1 hour ago, BomberPat said:

When it's not Autism, it's Anxiety - any 16 year old who's ever been nervous about anything now talks about it as if it's a clinical condition, rather than a natural state of experiencing the world as an awkward teenager. I remember a conversation with a lecturer at my old job who said that half the teenagers currently self-diagnosing with Anxiety would have had Depression ten years ago, and their equivalents will have something else in another ten years. That is obviously not to discredit those who genuinely suffer with these conditions, and have been formally diagnosed and so on, just to say that there are always going to be young people who adopt them either as a badge of identity or as means of helping them navigate their understanding of the world. My charitable read on that is that it's all part of figuring out your own identity, and that considerations of mental health being part of that conversation at least means that young people are open to discussions of mental health in the first place, and that it can do a lot to get rid of stigmas around these conditions - the downside of that is risking propagating the alternative stigma, that they're all just trendy pretend conditions.

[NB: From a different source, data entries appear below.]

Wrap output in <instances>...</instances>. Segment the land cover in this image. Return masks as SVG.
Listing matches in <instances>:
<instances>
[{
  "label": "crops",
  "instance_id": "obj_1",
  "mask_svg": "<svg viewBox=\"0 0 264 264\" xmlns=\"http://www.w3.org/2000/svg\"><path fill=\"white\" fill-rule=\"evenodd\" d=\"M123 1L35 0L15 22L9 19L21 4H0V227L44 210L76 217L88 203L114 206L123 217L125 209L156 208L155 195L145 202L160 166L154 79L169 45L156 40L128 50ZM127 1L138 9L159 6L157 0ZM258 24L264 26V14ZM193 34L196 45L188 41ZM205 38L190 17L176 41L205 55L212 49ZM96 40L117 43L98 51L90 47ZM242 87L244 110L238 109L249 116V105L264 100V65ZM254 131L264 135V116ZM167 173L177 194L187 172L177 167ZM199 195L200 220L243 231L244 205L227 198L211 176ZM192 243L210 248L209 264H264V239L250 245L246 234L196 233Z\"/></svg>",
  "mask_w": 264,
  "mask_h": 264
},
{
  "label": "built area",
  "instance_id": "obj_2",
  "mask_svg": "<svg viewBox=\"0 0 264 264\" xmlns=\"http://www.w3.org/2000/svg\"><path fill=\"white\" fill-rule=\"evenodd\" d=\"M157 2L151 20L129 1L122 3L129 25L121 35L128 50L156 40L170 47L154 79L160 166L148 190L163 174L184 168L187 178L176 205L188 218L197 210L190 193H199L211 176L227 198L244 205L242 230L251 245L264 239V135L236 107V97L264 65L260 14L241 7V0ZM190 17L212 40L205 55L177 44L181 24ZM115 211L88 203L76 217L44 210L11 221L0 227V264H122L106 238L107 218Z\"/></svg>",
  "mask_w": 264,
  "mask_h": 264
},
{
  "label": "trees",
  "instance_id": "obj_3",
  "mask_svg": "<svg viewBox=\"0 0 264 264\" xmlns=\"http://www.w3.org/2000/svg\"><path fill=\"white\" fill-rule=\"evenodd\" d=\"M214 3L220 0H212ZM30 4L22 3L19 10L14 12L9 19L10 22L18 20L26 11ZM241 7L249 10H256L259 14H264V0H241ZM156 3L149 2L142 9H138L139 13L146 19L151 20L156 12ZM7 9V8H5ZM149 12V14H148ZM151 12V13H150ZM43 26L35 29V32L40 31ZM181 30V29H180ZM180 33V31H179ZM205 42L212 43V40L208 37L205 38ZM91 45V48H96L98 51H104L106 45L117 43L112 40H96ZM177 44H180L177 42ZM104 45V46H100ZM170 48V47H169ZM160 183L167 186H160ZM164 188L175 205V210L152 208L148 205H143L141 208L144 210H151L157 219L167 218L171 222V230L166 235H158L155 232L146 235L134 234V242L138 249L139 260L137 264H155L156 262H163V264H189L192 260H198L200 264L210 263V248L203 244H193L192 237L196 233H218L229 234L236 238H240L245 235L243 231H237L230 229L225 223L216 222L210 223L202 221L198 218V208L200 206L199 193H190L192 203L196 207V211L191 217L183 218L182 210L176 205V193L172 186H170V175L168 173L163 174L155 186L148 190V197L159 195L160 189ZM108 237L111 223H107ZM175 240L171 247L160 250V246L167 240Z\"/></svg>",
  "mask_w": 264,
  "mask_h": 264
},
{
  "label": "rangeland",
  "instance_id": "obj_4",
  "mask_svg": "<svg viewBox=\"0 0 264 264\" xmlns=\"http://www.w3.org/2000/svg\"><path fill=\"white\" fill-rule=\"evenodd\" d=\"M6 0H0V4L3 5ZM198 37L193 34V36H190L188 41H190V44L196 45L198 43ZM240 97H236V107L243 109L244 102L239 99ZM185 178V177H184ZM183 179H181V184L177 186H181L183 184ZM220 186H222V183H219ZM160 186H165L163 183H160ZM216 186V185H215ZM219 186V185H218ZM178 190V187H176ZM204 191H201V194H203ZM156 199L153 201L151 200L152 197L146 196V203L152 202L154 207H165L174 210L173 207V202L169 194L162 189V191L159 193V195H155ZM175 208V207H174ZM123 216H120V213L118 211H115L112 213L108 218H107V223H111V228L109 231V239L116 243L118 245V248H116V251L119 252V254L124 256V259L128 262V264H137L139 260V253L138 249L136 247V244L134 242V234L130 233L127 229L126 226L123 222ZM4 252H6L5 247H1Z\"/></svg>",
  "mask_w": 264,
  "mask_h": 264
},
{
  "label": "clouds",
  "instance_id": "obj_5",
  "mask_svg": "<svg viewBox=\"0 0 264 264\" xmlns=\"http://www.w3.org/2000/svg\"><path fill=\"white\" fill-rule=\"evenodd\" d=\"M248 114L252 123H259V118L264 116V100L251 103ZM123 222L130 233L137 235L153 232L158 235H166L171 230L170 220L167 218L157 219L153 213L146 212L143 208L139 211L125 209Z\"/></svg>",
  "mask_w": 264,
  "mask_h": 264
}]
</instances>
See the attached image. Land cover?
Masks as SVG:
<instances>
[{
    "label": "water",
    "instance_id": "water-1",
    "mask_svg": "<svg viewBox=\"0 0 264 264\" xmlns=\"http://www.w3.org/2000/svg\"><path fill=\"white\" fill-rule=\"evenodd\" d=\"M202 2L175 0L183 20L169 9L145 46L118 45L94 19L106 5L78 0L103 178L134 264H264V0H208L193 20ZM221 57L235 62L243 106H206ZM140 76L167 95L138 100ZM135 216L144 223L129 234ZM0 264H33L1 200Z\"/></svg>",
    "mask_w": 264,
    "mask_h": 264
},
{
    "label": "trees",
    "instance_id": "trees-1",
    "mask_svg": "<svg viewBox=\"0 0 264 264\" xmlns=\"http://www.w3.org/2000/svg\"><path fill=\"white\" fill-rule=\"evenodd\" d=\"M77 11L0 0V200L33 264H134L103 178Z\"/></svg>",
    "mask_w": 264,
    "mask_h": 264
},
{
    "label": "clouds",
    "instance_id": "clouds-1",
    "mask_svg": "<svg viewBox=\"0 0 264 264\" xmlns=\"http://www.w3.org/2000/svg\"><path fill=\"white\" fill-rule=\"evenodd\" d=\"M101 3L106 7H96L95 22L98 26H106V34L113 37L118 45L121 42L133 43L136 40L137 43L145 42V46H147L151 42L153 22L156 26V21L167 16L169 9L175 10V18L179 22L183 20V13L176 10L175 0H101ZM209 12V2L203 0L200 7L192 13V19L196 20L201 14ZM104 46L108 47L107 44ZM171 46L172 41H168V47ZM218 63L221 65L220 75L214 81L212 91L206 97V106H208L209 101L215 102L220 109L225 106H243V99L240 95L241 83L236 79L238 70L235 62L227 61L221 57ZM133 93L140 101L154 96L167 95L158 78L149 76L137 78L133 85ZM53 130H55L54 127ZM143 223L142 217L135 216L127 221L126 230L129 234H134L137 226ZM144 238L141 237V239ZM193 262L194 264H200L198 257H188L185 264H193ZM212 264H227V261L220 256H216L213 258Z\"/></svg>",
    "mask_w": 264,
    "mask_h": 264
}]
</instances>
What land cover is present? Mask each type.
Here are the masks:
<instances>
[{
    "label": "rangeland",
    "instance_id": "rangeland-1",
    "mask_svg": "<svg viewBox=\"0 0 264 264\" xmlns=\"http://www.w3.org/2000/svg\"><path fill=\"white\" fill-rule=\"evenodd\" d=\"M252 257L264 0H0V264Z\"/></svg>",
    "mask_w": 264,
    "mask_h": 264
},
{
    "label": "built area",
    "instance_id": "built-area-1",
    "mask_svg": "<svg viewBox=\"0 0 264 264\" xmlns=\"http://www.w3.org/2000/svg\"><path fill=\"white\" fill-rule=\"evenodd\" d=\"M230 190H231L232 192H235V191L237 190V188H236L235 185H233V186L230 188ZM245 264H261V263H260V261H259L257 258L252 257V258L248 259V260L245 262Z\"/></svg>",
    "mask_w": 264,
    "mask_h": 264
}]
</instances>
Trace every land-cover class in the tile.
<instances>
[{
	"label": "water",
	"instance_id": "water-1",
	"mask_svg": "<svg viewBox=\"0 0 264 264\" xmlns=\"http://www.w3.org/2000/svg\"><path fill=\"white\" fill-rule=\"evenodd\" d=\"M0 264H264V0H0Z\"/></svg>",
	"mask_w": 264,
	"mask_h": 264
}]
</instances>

Off topic slightly but one of the things I had to be taught when I've gone for help was the difference between a reasonable emotional response and an unreasonable one, because i just couldn't mange them effectively without understanding the difference. That does than annoy me a bit when people try and relate with something ultimately banal "ohh I'm the same, I get so nervous when I'm presenting" because that a perfectly rational response and isn't sitting in the dark in the early hours convinced you'd better kill yourself before something unpleasant happens to you for no disenable reason.

Same when people talk about OCD meaning they don't live in a shit heap which is perfectly normal, as apposed to you know actually a condition.

I guess my point is I completely understand peoples desires to attach labels, either to explain themselves or feel a sense of belonging as we cling onto a dying rock hurtling through the abyss of space, but desperately trying to apply some rather than just being open to discuss them isn't the right thing IMO.